## Work instructions
Every entry that follows must be written out exactly, apart from its pictures.

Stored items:
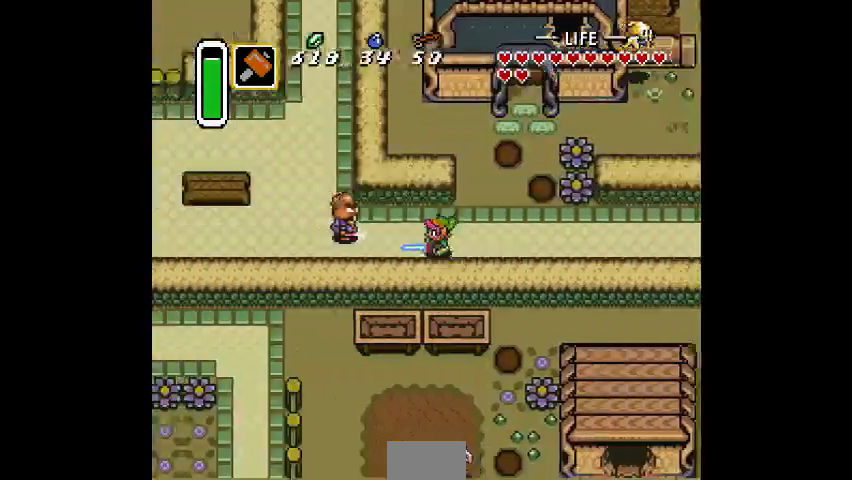
Gameplay with a controller (PlayStation layout); each line is a JSON object with the inputs held at the frame after it (dt_ms = milliseconds from this image to that frame). "events" lists button and stick changes between this image and that frame as [ms after this image, input, new state], when the widget could be followed in between. Not read: CIRCLE DPAD_DOWN DPAD_LEFT DPAD_RIGHT DPAD_UP L3 R3.
{"dt_ms": 500, "buttons": [], "events": []}
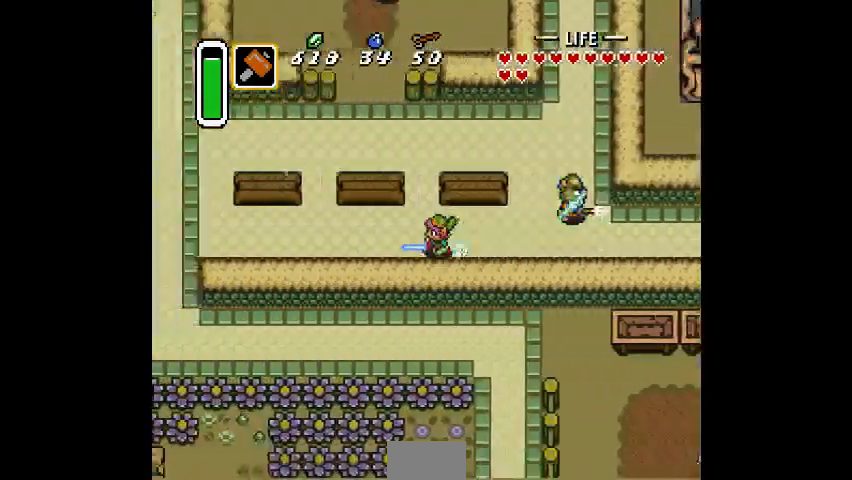
{"dt_ms": 500, "buttons": [], "events": []}
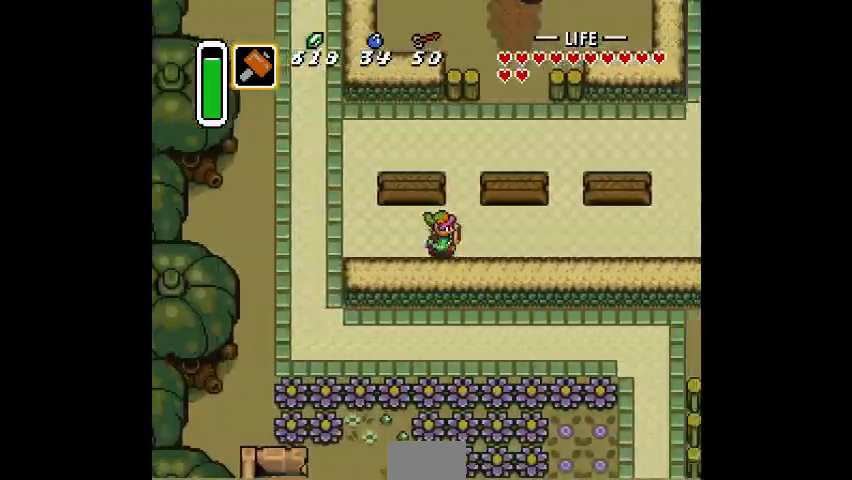
{"dt_ms": 500, "buttons": [], "events": []}
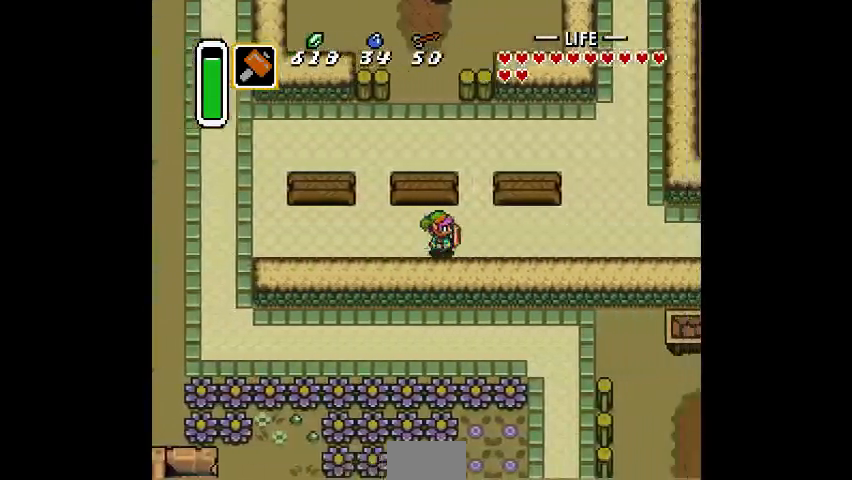
{"dt_ms": 500, "buttons": [], "events": []}
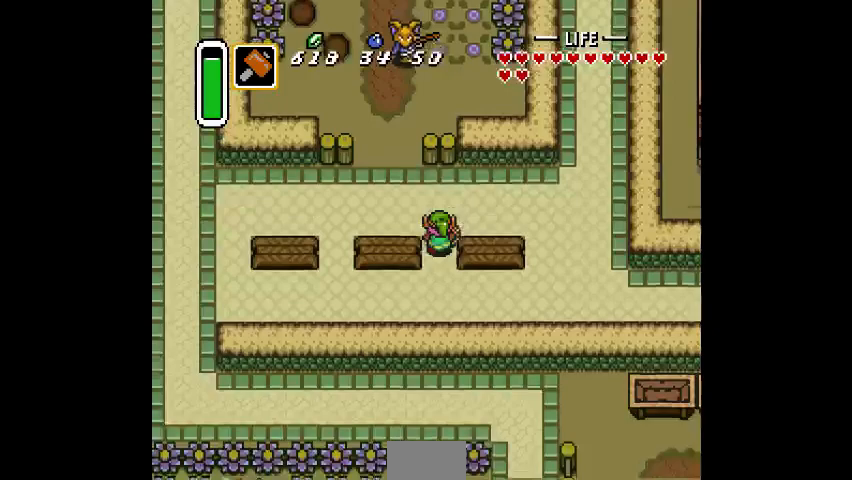
{"dt_ms": 500, "buttons": []}
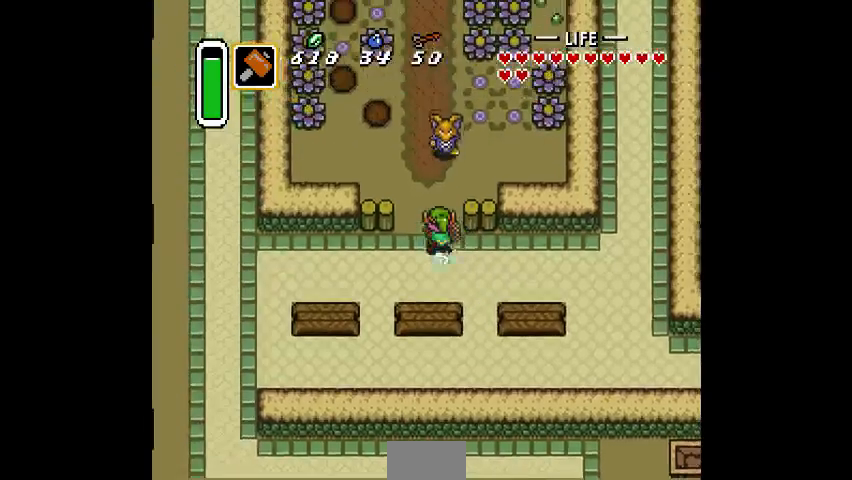
{"dt_ms": 1000, "buttons": []}
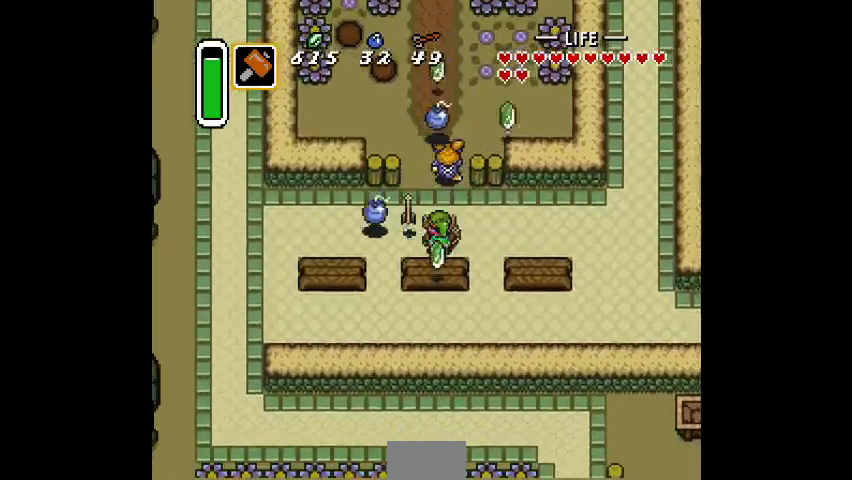
{"dt_ms": 500, "buttons": [], "events": [[67, "CROSS", "down"], [167, "CROSS", "up"]]}
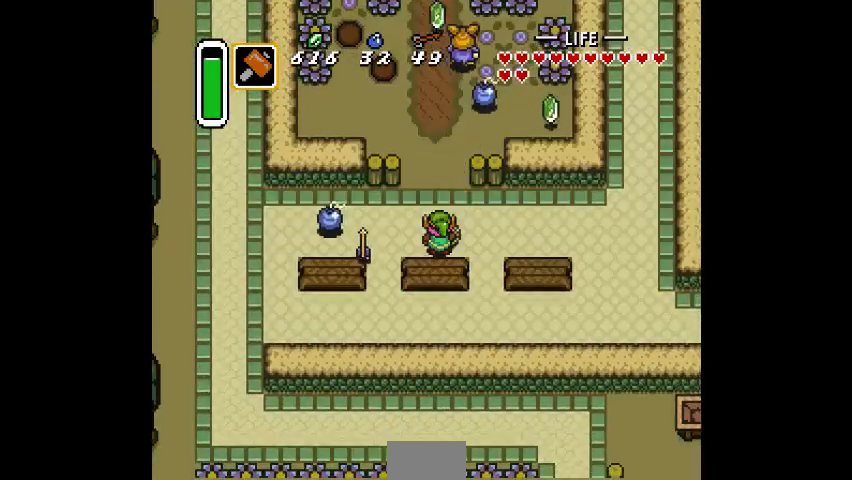
{"dt_ms": 500, "buttons": [], "events": [[233, "CROSS", "down"], [333, "CROSS", "up"]]}
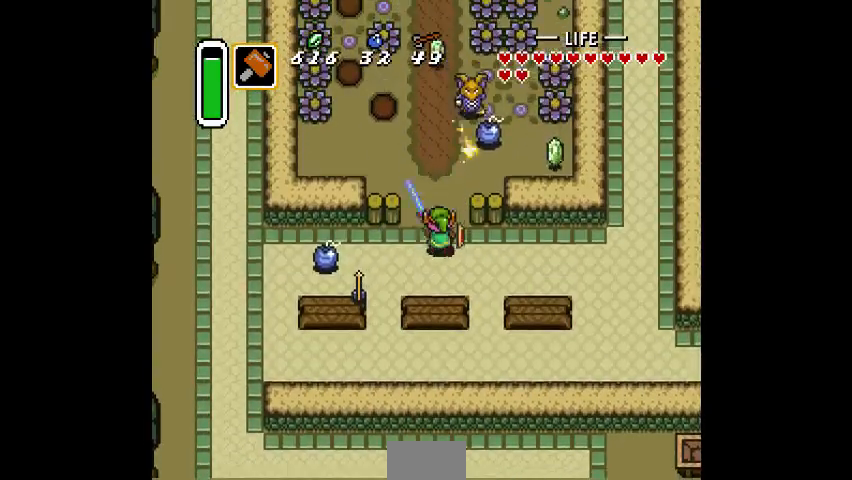
{"dt_ms": 500, "buttons": [], "events": []}
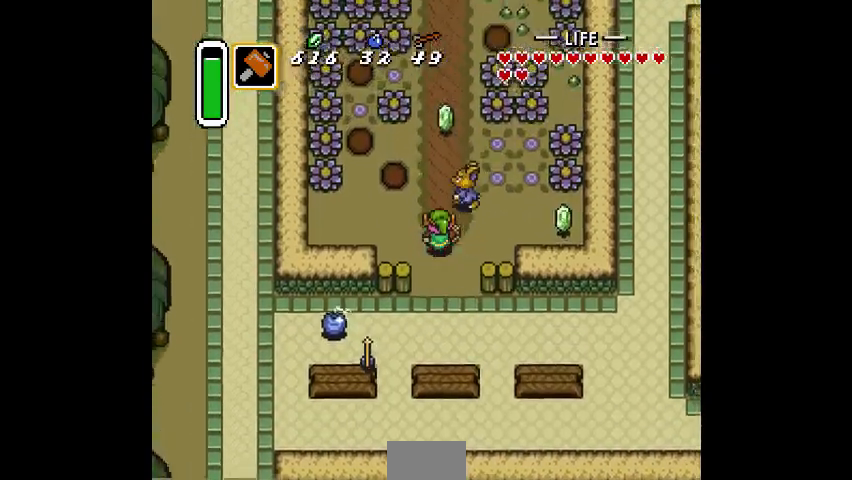
{"dt_ms": 500, "buttons": [], "events": []}
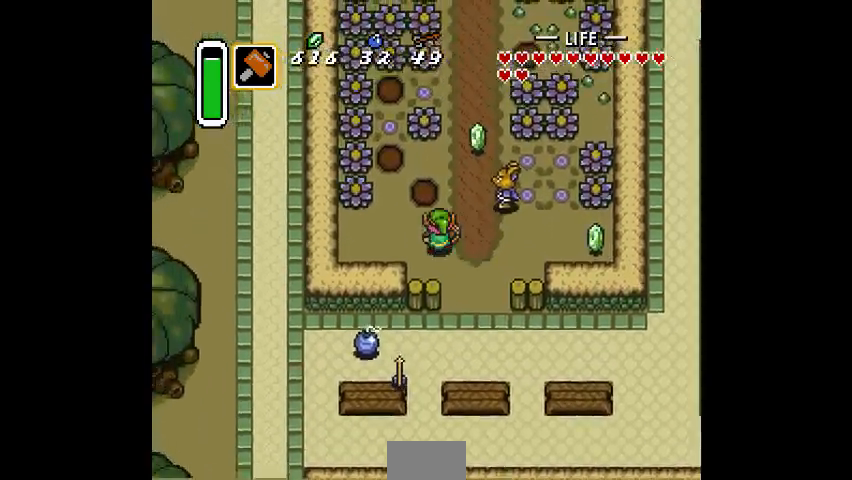
{"dt_ms": 500, "buttons": [], "events": [[233, "CROSS", "down"], [333, "CROSS", "up"]]}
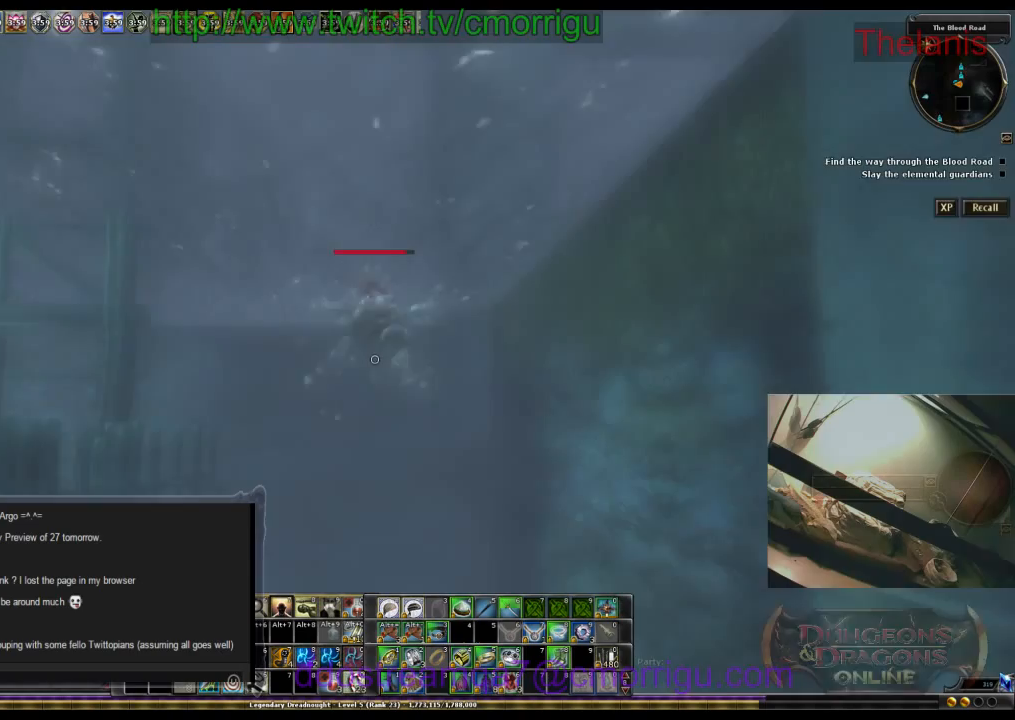
Gameplay with keyboard; each line is a JSON object with the keys held at the frame after it. "events" lists presses ("down") and releases ("up") of ".", "/", "0", "1", "2", "3", "4", "5", "6", "7", "8", "9", "a", "b", "backslash", "backspace", "c", "caps_lock", "comma", "ctrl_l", "ctrl_r", "d", "e", "equals", "escape", "f", "f1", "f10", "f11", "f12", "f2", "f3", "f4", "f5", "f6", "f7", "f8", "f9", "g", "h", "i", "j", "k", "l", "lbracket", "m", "minus", "n", "o", "p", "q", "quote", "r", "rbracket", "return", "s", "semicolon", "shift_l", "shift_r", "space", "t", "tab", "tilde", "u", "v", "w", "x", "y" and "z" between this image and that frame as [ms after this image, input, new state], when the widget could be followed in between. No other keys are recorded. Mouse input is not recorded.
{"keys": ["w"], "events": []}
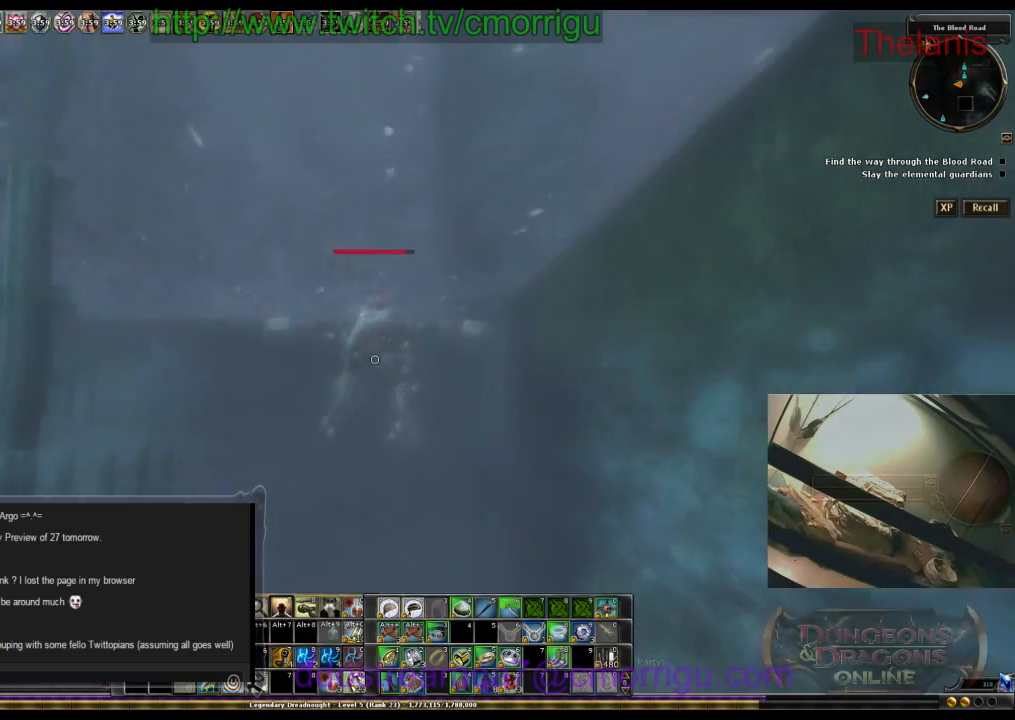
{"keys": ["w"], "events": []}
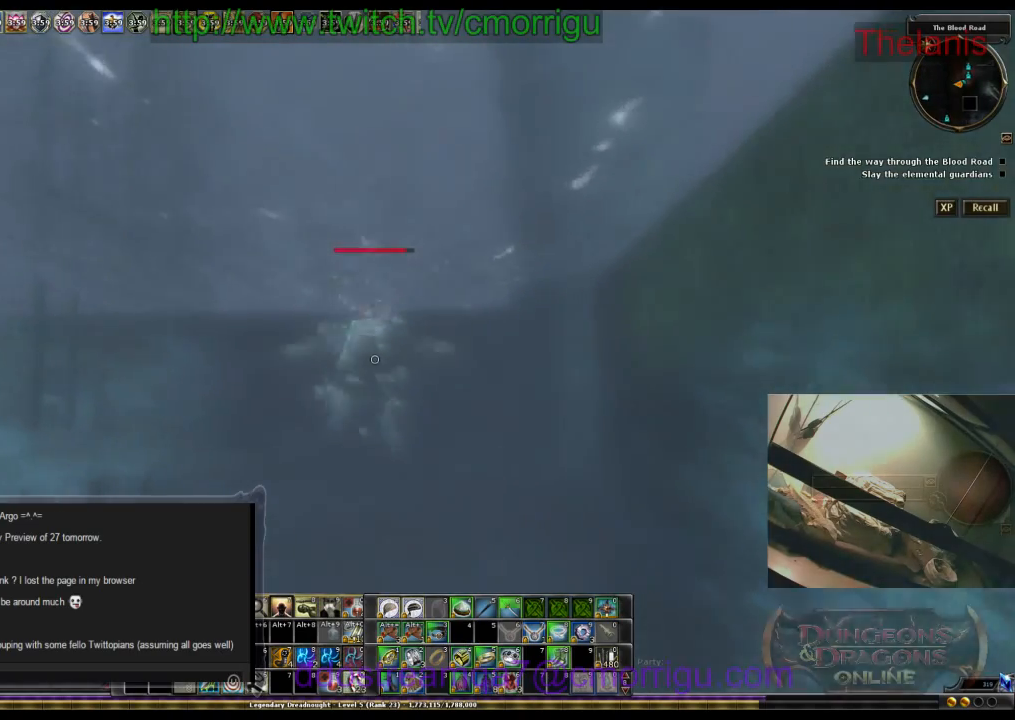
{"keys": ["w"], "events": []}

## Exercise solution
Gameplay with a controller (PlayStation layout); each line is a JSON object with the inputs held at the frame after it (dt_ms = milliseconds from this image to that frame). "events" lists button and stick changes between this image and that frame as [ms after this image, input, new state], when the widget could be followed in between. Not read: CIRCLE DPAD_DOWN DPAD_LEFT DPAD_RIGHT DPAD_UP L3 R3.
{"dt_ms": 500, "buttons": [], "events": []}
{"dt_ms": 500, "buttons": [], "events": []}
{"dt_ms": 500, "buttons": [], "events": []}
{"dt_ms": 500, "buttons": [], "events": []}
{"dt_ms": 500, "buttons": []}
{"dt_ms": 1000, "buttons": []}
{"dt_ms": 500, "buttons": [], "events": [[67, "CROSS", "down"], [167, "CROSS", "up"]]}
{"dt_ms": 500, "buttons": [], "events": [[233, "CROSS", "down"], [333, "CROSS", "up"]]}
{"dt_ms": 500, "buttons": [], "events": []}
{"dt_ms": 500, "buttons": [], "events": []}
{"dt_ms": 500, "buttons": [], "events": [[233, "CROSS", "down"], [333, "CROSS", "up"]]}
Gameplay with keyboard; each line is a JSON object with the keys held at the frame after it. "events" lists presses ("down") and releases ("up") of ".", "/", "0", "1", "2", "3", "4", "5", "6", "7", "8", "9", "a", "b", "backslash", "backspace", "c", "caps_lock", "comma", "ctrl_l", "ctrl_r", "d", "e", "equals", "escape", "f", "f1", "f10", "f11", "f12", "f2", "f3", "f4", "f5", "f6", "f7", "f8", "f9", "g", "h", "i", "j", "k", "l", "lbracket", "m", "minus", "n", "o", "p", "q", "quote", "r", "rbracket", "return", "s", "semicolon", "shift_l", "shift_r", "space", "t", "tab", "tilde", "u", "v", "w", "x", "y" and "z" between this image and that frame as [ms after this image, input, new state], when the widget could be followed in between. No other keys are recorded. Mouse input is not recorded.
{"keys": ["w"], "events": []}
{"keys": ["w"], "events": []}
{"keys": ["w"], "events": []}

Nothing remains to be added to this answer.